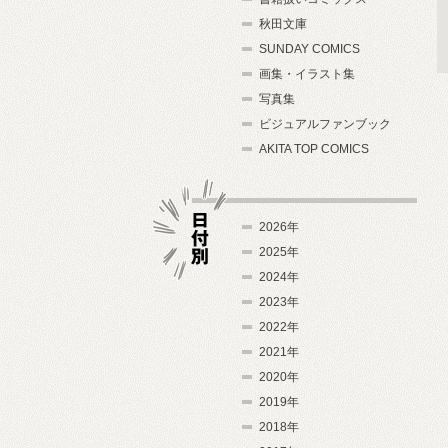
秋田文庫
SUNDAY COMICS
画集・イラスト集
写真集
ビジュアルファンブック
AKITA TOP COMICS
2026年
2025年
2024年
日付別
2023年
2022年
2021年
2020年
2019年
2018年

• [What is expected] Go through the data and return every word of it verbatim, leaving out the pictures.

• [Result below]
秋田文庫
SUNDAY COMICS
画集・イラスト集
写真集
ビジュアルファンブック
AKITA TOP COMICS
2026年
2025年
2024年
日付別
2023年
2022年
2021年
2020年
2019年
2018年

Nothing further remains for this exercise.